Me ha gustado especialmente en la película de Noah Baumbach, Marriage Story, cómo trata a los protagonistas y cómo, a fuerza de dejarlos a ras, los tres secundarios principales –es decir, Laura Dern, Ray Liotta y Alan Alda, interpretando a los abogados de Scarlett Johansson ella, y de Adam Driver los otros dos– prácticamente los devoran con interpretaciones y momentos de fuerza que parecen construidos como pasaporte a los Oscar. En una película que, es verdad, trata de la devoración de unos por otros, dentro de la pareja y de la familia.

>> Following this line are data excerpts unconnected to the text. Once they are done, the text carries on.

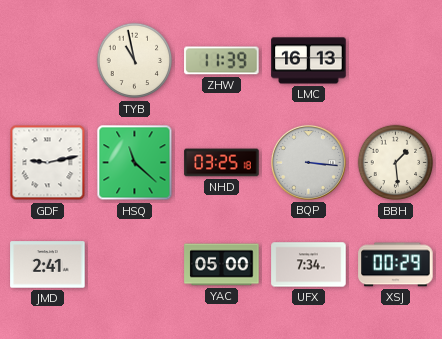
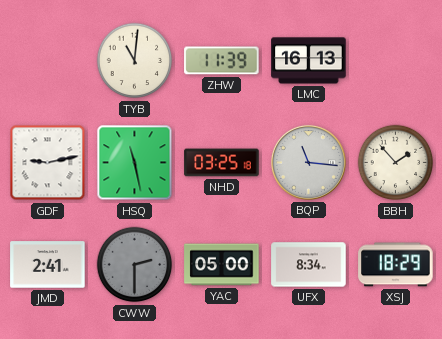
TYB: 10:58 -> 11:01
HSQ: 11:22 -> 11:28
BQP: 3:16 -> 11:16
BBH: 1:29 -> 1:53
CWW: none -> 2:30
UFX: 7:34 -> 8:34
XSJ: 00:29 -> 18:29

Me ha gustado con qué naturalidad se presenta aquí la batalla hoy común de los hombres por la custodia compartida, aunque en el caso del director de teatro protagonista forma parte también de su neurótico afán de dominio.

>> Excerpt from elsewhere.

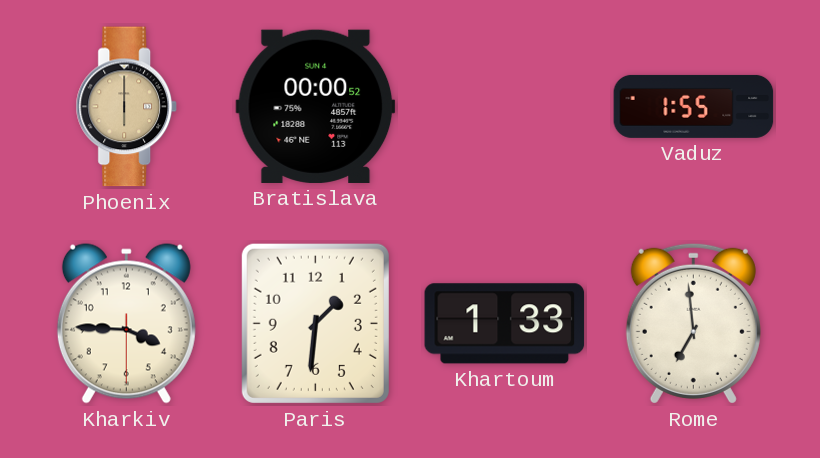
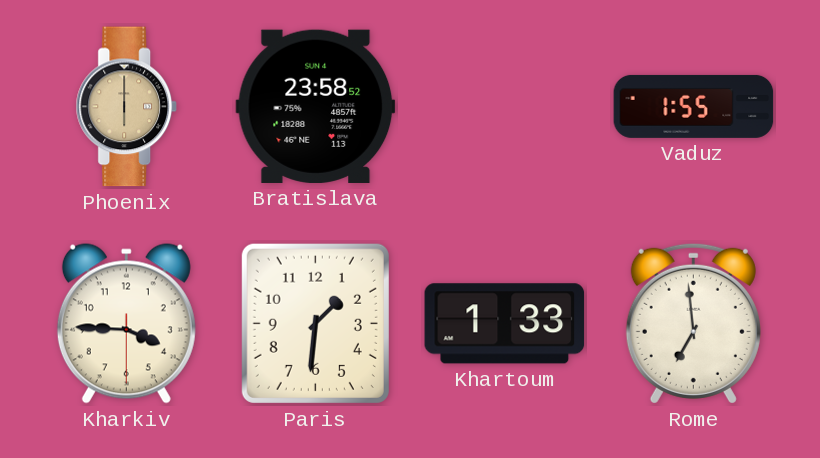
Bratislava: 00:00 -> 23:58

Al contrario de lo que algunos comentarios señalan, que parecen personajes salidos de una de las comedias dramáticas de Woody Allen ambientadas en Nueva York, me pareció que el aspecto dramático se volvía más intenso porque ninguno de los dos, pese a moverse en los ambientes del cine y el teatro, tenía nada de la habitual histeria infantil de woody allen con su apetito de fama, ni la mitomanía del éxito y la búsqueda delirante del aplauso del público.
Es muy evidente la influencia de Ingmar Bergman por el continuado homenaje que le rinde, desde el título de una de las obras que interpretan en el teatro, Escenas de un matrimonio, pasando por el corte de pelo de Scarlett Johansson, y esos primerísmos primeros planos suyos que parecen evocar a la actriz Bibi Andersson en Persona. Pero el guiño que me hizo especial gracia fue el nombre de la compañía… Exit Ghost. El título de la no menos célebre novela de Philip Roth, que aquí se tituló Sale el espectro. Si alguna referencia oculta a Roth encierra la película, posiblemente sea a Engaño, una obra construida mediante una sucesión de diálogos de un hombre con una serie de mujeres, sus amantes. De esa novela tan poco narrativa, y tan exuberante como era habitual en Roth, recuerdo el desasosiego que me produjo ese enorme apetito de fracaso de alguna de las mujeres y, en tal sentido, Roth era un maestro a la hora de dejar a sus personajes en carne viva. Personajes tan feroces en la reivindicación de su deseo –deseo de sexo pero sobre todo de las virutas que acompañan o se desprenden de la relación y que se usan como trofeo– que el otro parece un pretexto, la encarnación del fantasma. De ese contraste, de esa ferocidad, surge la desoladora constatación del espacio vacante que los separa para siempre.
En relación a esas huellas, que el director consigue no subrayar excesivamente, me pareció que surgían una forma de vincularse al pasado, es decir a la historia del cine y de reclamar sin falso rubor la herencia de los maestros escogidos. Me llamó la atención que, al contrario de lo que suele hacerse cuando un escritor se inspira en Roth –y son muchísimos quienes lo han hecho en los últimos años–, el director de Marriage Story no se pone de igual a igual sino propone la escala y jerarquía habitual entre padres e hijos –obsérvese, de paso, que los progenitores de los protagonistas son, o fueron, un par de desastres. En el mismo sentido parecen actuar los parlamentos y la acción de los abogados: son los passeurs a ese territorio donde uno llega solo si acepta ser un superviviente. Aquí no hay romanticismo ni elegías ni una redención milagrosa, solo el aprendizaje de que hay que dejarse la piel para salir adelante y vivo de esa empresa de mutua devoración que a veces es la pareja {no hablo de mí: no me interesan nada las relaciones sadomasoquistas}.